Sketch a residual plot that illustrates a violation of a particular assumption (non-linearity, non-constant variance or non-normality).

Given a residual plot, describe evidence you see for violations of the regression assumptions.

Suggest a remedy for a particular violation.

Describe three ways a point may be considered “unusual”.

Name three case influence statistics and describe conceptually how they measure “unusualness”.

Identify from a scatterplot (in the simple linear regression case) if a point is likely to be high leverage, influential and/or an outlier.

Describe a limitation of case influence statistics.

Describe what is meant by multicollinearity.

Describe how multicollinearity might be detected.

Discuss the consequences of multicollinearity.

Describe the assumption that generalized least squares is designed to relax.

Derive the generalized least squares estimates (for known \(\Sigma\)).

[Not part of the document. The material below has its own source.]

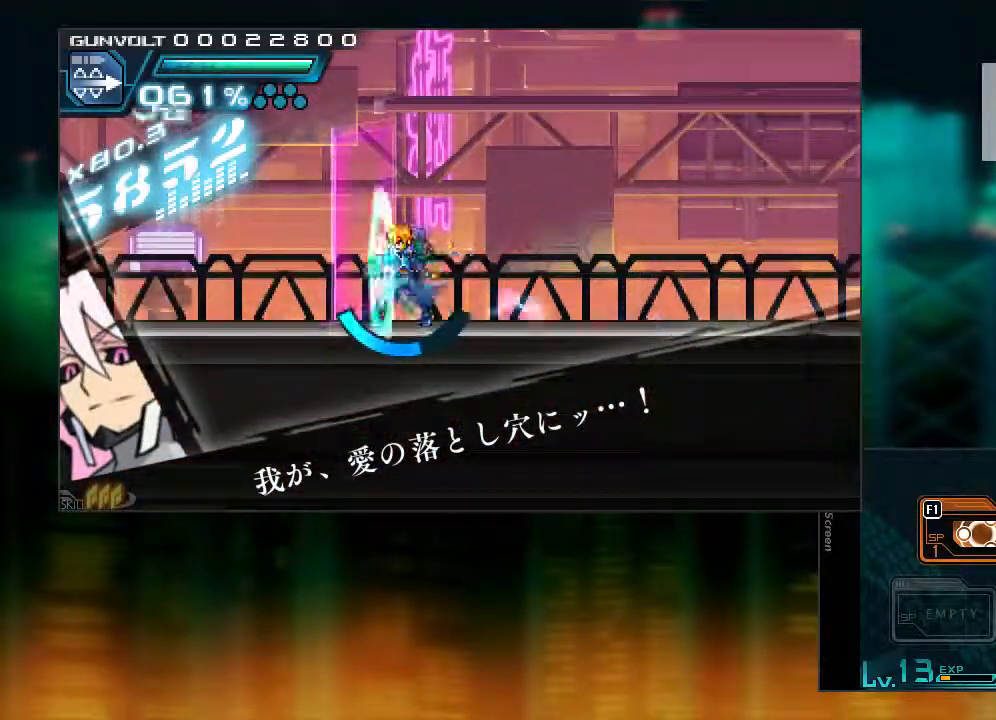
{"buttons": [], "events": []}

Give an example of data where using weighted least squares is desirable.

Conduct a lack-of-fit test.

Interpret the result of a lack-of-fit test.

Describe the goal of robust regression techniques.

Describe why we might transform the response and/or the explanatory variables.

Choose a transform of the response based on a Box-Cox plot.

Interpret a parameter estimate based on a regression with a log transformed response.

State the additional assumption required to make inferences about medians in a regression using a log transformed response.

Give a reason why variable selection might be recommended.

Give a reason why variable selection might be avoided.

Describe the process of model selection by forward selection/backward elimination.

Give an advantage and a disadvantage of stepwise methods.

Perform one step of forward selection/backward elimination.

Name and describe four model selection criteria.

Discuss the similarities and differences between model selection criteria.

Discuss why it is dangerous to use the same data to fit a predictive model and to evaluate the model’s predictive ability.

Describe two regularized regression methods.

Describe why might we prefer biased estimates (or predictions).

Describe/sketch an example of a predictive model that would have low/high variance and low/high bias.

Discuss the difference in goals between explanation and prediction.

Describe the difference between linear and logistic regression models.

Describe the difference between linear and non-linear regression models.